▶ [TASK PROMPT] Return each line of the rows below without any changes, and leave the pictures out.

(Recorded data)

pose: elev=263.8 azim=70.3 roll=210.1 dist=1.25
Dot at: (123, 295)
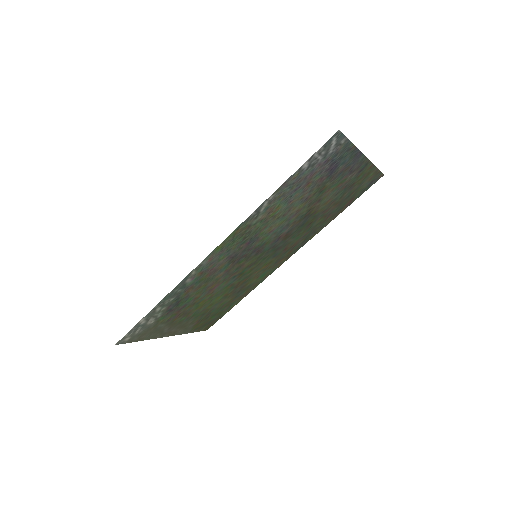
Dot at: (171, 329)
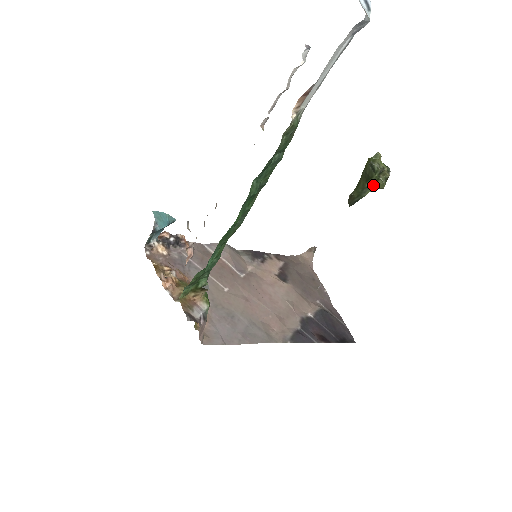
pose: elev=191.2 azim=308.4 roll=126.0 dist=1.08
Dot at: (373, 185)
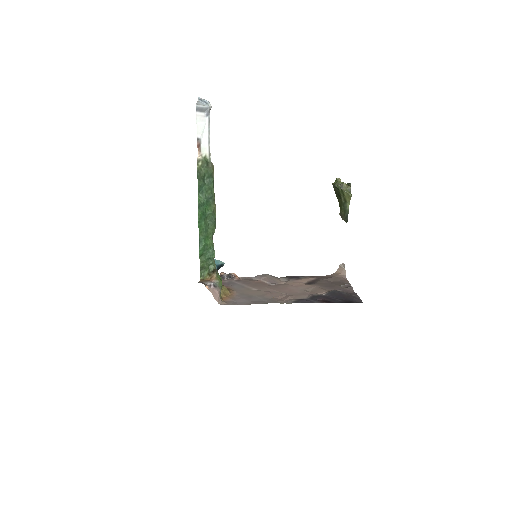
Dot at: (345, 198)
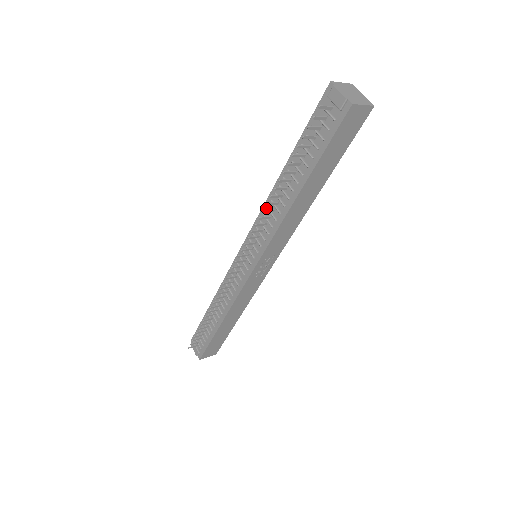
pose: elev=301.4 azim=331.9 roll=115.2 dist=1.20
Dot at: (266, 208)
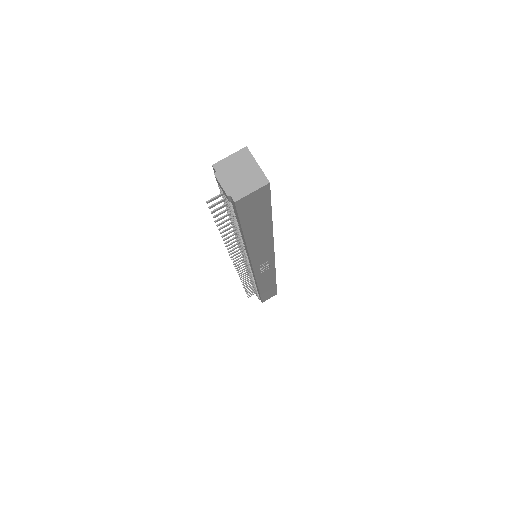
Dot at: occluded
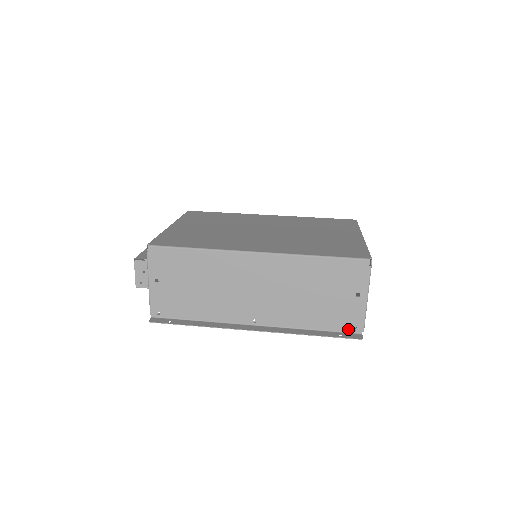
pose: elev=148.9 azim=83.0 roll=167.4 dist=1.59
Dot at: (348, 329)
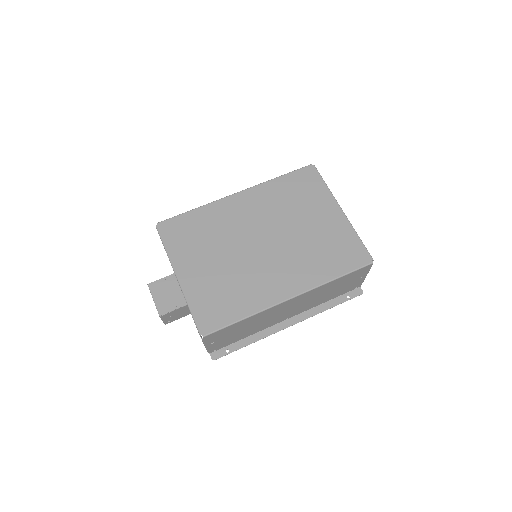
Dot at: (352, 290)
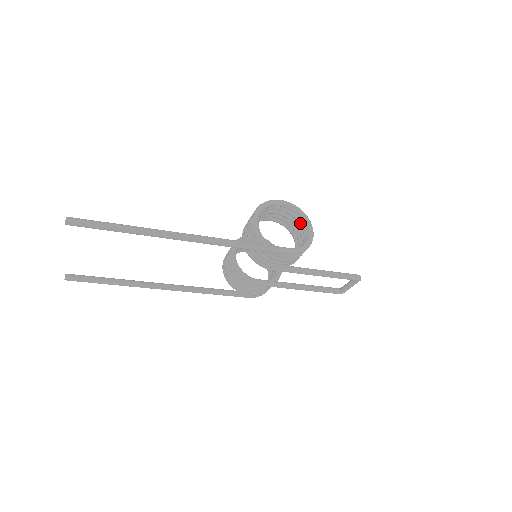
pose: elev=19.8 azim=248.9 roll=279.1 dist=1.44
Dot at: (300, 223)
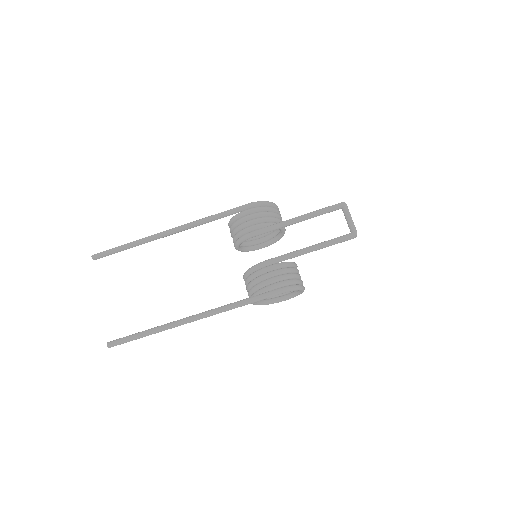
Dot at: occluded
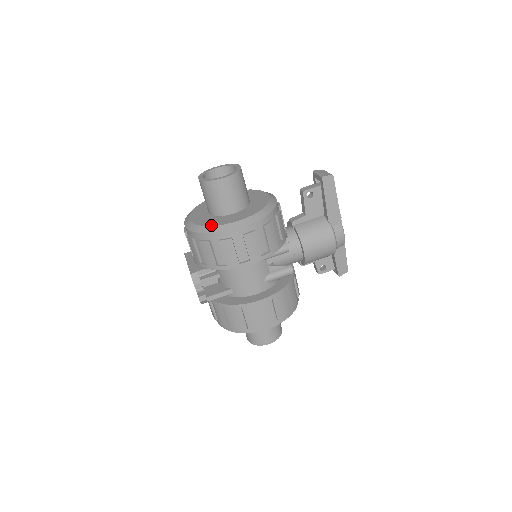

▶ [ANSWER TO THIS EXERCISE]
pose: elev=263.8 azim=70.3 roll=210.1 dist=1.25
Dot at: (123, 295)
Dot at: (171, 329)
pose: elev=191.2 azim=308.4 roll=126.0 dist=1.08
Dot at: (373, 185)
Dot at: (345, 198)
pose: elev=301.4 azim=331.9 roll=115.2 dist=1.20
Dot at: (266, 208)
Dot at: occluded
pose: elev=148.9 azim=83.0 roll=167.4 dist=1.59
Dot at: (348, 329)
Dot at: (352, 290)
pose: elev=19.8 azim=248.9 roll=279.1 dist=1.44
Dot at: (300, 223)
Dot at: occluded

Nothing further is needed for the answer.